Per la premier britannica Theresa May  oggi è stato il giorno del giudizio sulla Brexit. Oggi si è votato il destino della Gran Bretagna nella Camera dei Comuni e si è respirata un’aria di tensione. Da un lato l’Unione europea dice che il “backstop non è una trappola”, dall’altra il Regno Unito lo vede come “una polizza assicurativa” che “non potrà durare all’infinito”, e tira il freno.

L’appello di Theresa May

“Oggi è il tempo di attuare ciò che il popolo, non questa Camera ha stabilito” votando a favore del referendum sulla Brexit e “chiedendo un cambiamento“. Così la premier Theresa May nell’ultimo appello ai Comuni prima del voto di ratifica sul suo accordo. Un accordo che rappresenta il compromesso “migliore possibile”, ha ripetuto May, invitando i deputati al “pragmatismo nel bilanciare rischi e benefici” e nell’evitare di far sì che “la ricerca della perfezione sia nemica del bene”.
May ha avvertito i deputati che dire no oggi rappresenterebbe un salto nel buio e che “non ci sono garanzie” che l’Ue sia disposta a concedere un rinvio rispetto alla data del 29 marzo per evitare un no deal, né sulla durata di questo eventuale slittamento che dovrebbe essere approvato “all’unanimità da 27 Paesi”.

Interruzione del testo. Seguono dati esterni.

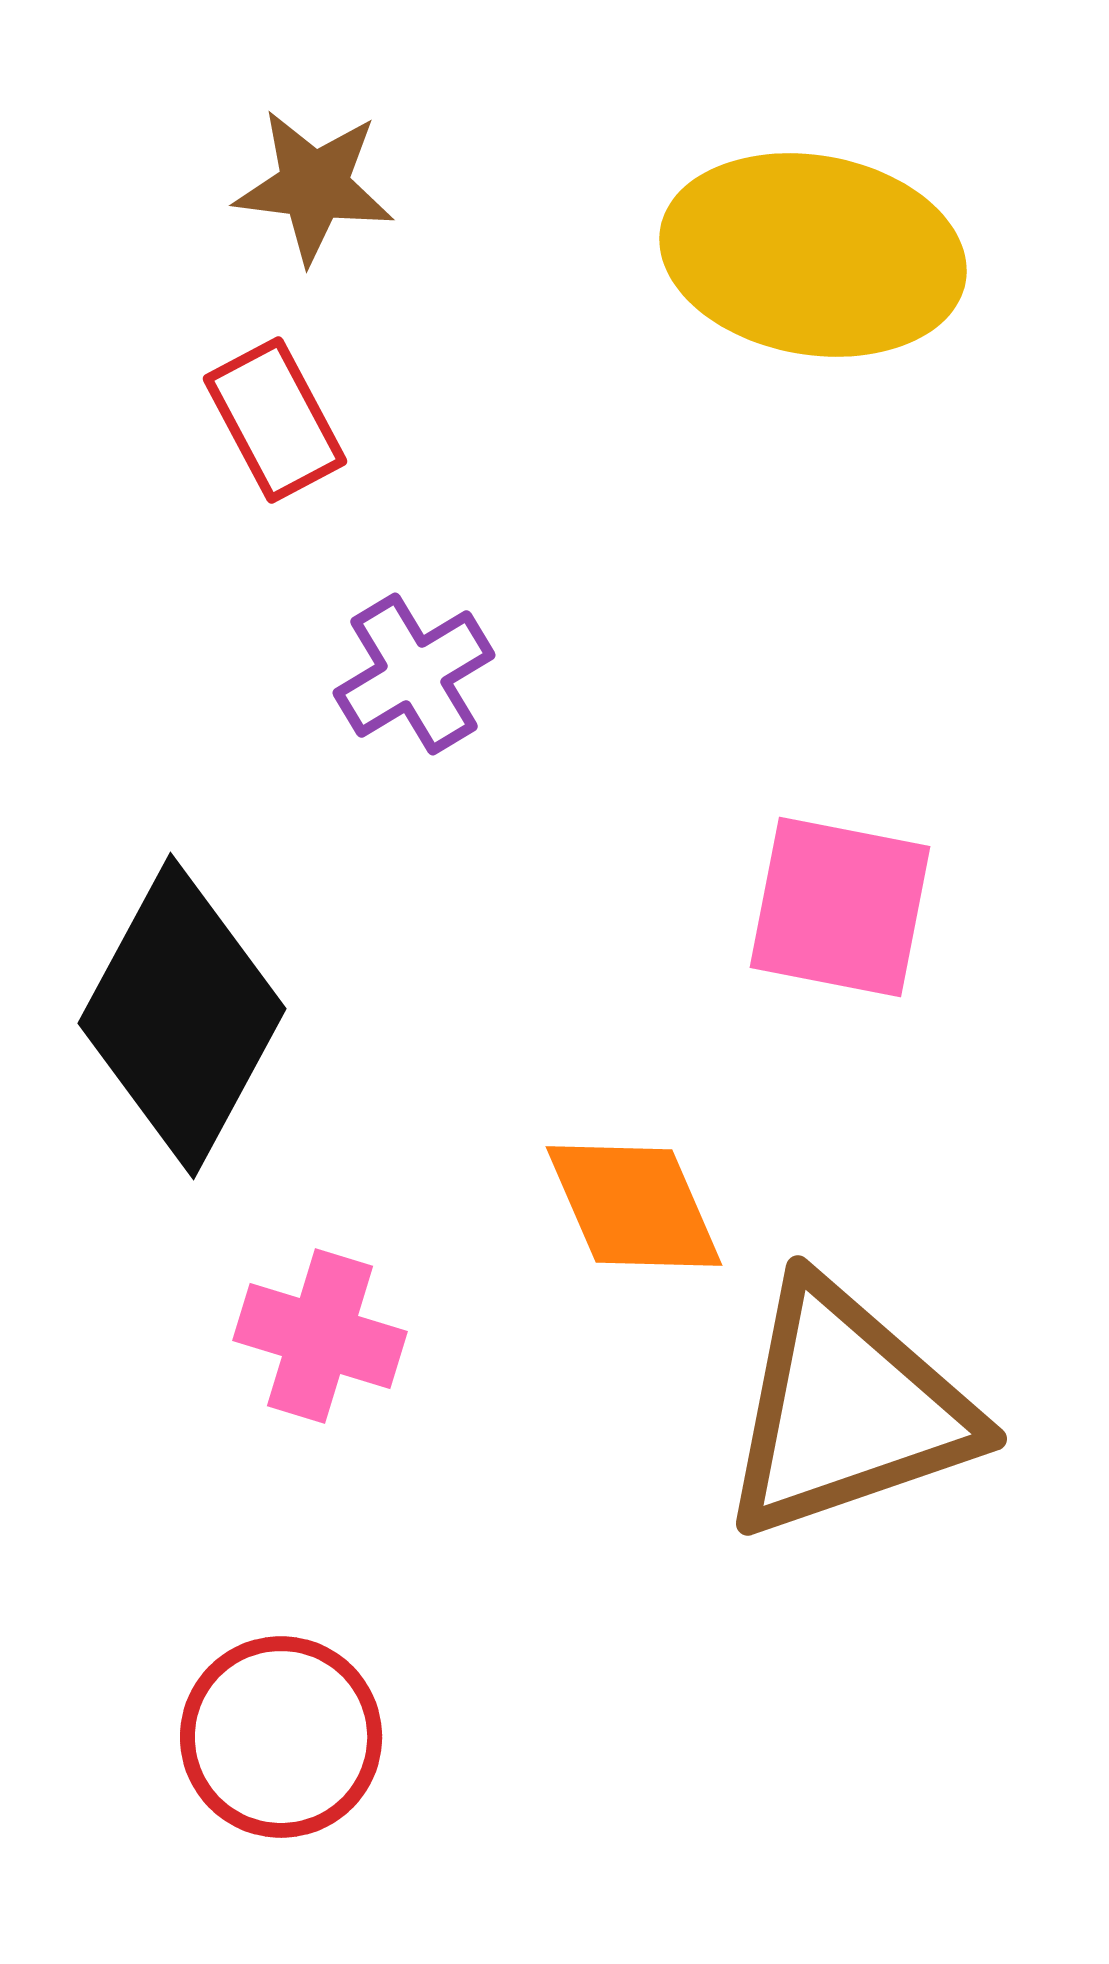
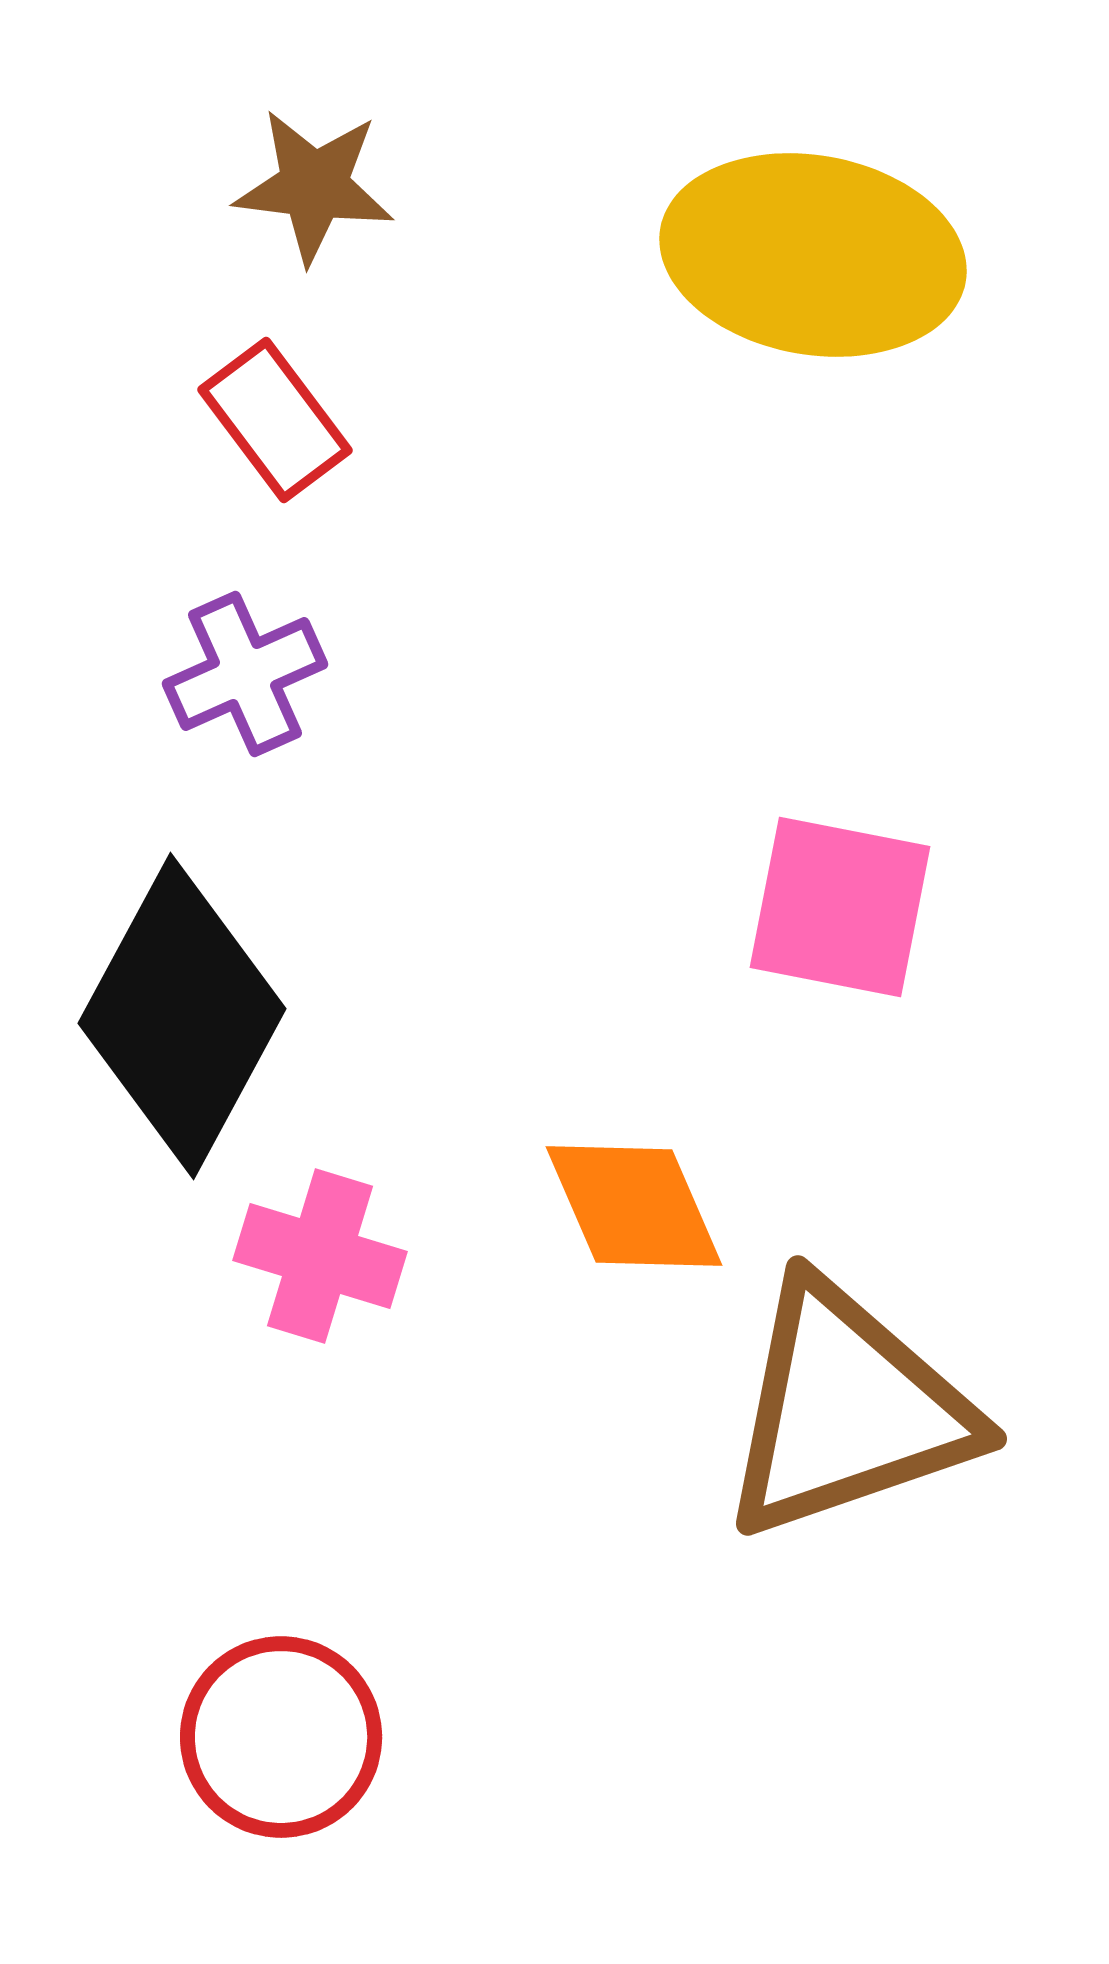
red rectangle: rotated 9 degrees counterclockwise
purple cross: moved 169 px left; rotated 7 degrees clockwise
pink cross: moved 80 px up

A Strasburgo Theresa May si gioca tutto con il presidente della Commissione Ue, Jean Claude Juncker, in cerca di un nuovo accordo sulla Brexit, con la promessa di Bruxelles di concedere “modifiche vincolanti” sul backstop.

I Partiti contro la Brexit

La leader della destra unionista nordirlandese del Dup, Arlene Foster, ha formalizzato la decisione del suo partito – vitale alleato dei Conservatori al Parlamento britannico – di “non sostenere” oggi l’accordo presentato dalla premier Theresa May. Foster ha riconosciuto “alcuni limitati progressi” fatti negli ultimi colloqui con l’Ue, ma giudicandoli “insufficienti” a tutelare l’Irlanda del Nord dall’eventuale “impatto” del backstop “sull’integrità economica e costituzionale” del Regno Unito.

Contro anche il Partito Laburista che voterà di nuovo ‘no’ dopo le intese di Strasburgo che non garantiscono “nessun cambiamento” sostanziale. A dirlo è il leader dell’opposizione britannica, Jeremy Corbyn, replicando alla premier Tory, sostenendo che il governo “ha fallito” nel portare a casa “gli obiettivi” che esso stesso si era dati sul backstop irlandese. “Questo accordo non dà un livello sufficiente di certezze al Paese” ed è figlio del “caos” interno alla maggioranza, ha tagliato corto Corbyn.

Brexit al voto alla Camera dei Comuni, è il giorno del giudizio

A partire da oggi, e nel corso dell’intera settimana, si determinerà il modo in cui il Regno Unito uscirà dall’Unione europea. Se nel voto “significativo” sull’accordo di uscita negoziato dalla premier May con l’Ue prevarranno i “sì”, la Brexit si compirà come previsto da tempo il 29 marzo. In caso contrario, tutto si rimetterà in gioco.

Le possibilità vanno da una proroga al divorzio tra Londra e Bruxelles fino, addirittura, ad un nuovo referendum. Saranno gli “aye” e i “no” pronunciati oggi nella Camera dei Comuni a decidere. Se oggi l’accordo verrà bocciato, mercoledì i Comuni si riuniranno nuovamente per decidere sull’opzione ‘no deal’, ovvero se uscire o meno dall’Unione europea senza un accordo.